▶ **WHAT YOU ARE ASKED TO DO**
Answer with one number only: the count of lines below that hold the word "dependency".

----- EXERCISE MATERIAL -----

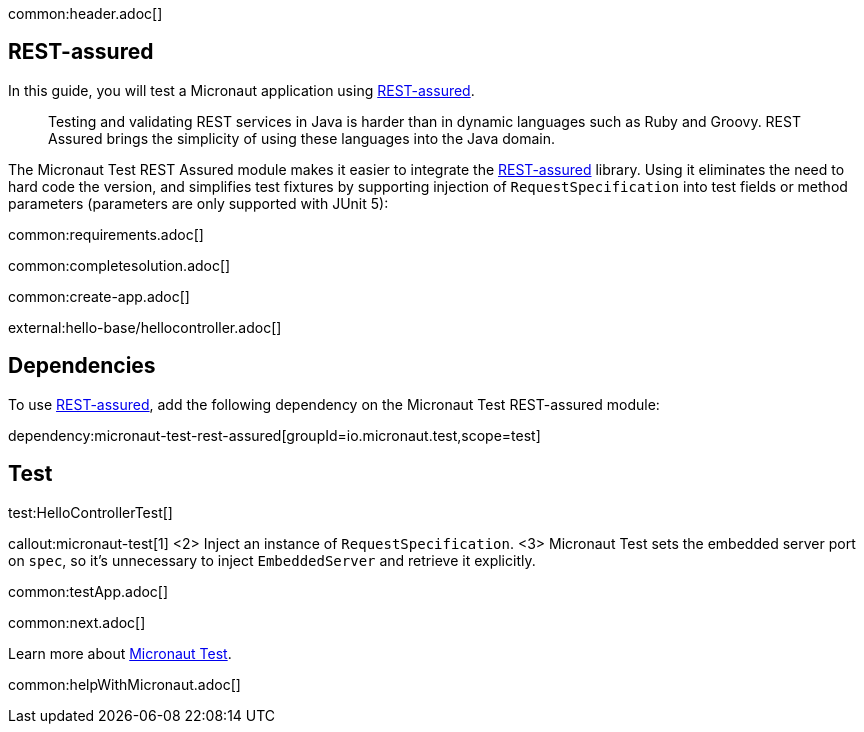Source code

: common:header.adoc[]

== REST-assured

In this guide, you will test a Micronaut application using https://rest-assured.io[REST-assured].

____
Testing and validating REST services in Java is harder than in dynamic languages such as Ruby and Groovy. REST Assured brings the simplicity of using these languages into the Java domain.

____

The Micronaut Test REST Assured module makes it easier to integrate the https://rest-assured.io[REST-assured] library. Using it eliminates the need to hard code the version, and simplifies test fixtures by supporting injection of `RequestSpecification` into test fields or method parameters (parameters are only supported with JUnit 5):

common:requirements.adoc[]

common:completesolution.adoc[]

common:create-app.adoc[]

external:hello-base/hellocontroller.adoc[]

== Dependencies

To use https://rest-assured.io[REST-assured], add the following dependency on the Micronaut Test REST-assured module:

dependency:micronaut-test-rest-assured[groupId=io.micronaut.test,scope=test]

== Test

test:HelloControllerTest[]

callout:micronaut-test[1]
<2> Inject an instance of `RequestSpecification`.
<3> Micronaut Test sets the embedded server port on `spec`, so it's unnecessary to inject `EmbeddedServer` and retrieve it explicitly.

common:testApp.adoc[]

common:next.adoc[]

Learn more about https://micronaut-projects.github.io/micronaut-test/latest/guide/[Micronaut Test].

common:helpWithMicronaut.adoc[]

-----

▶ **WORKED SOLUTION**
2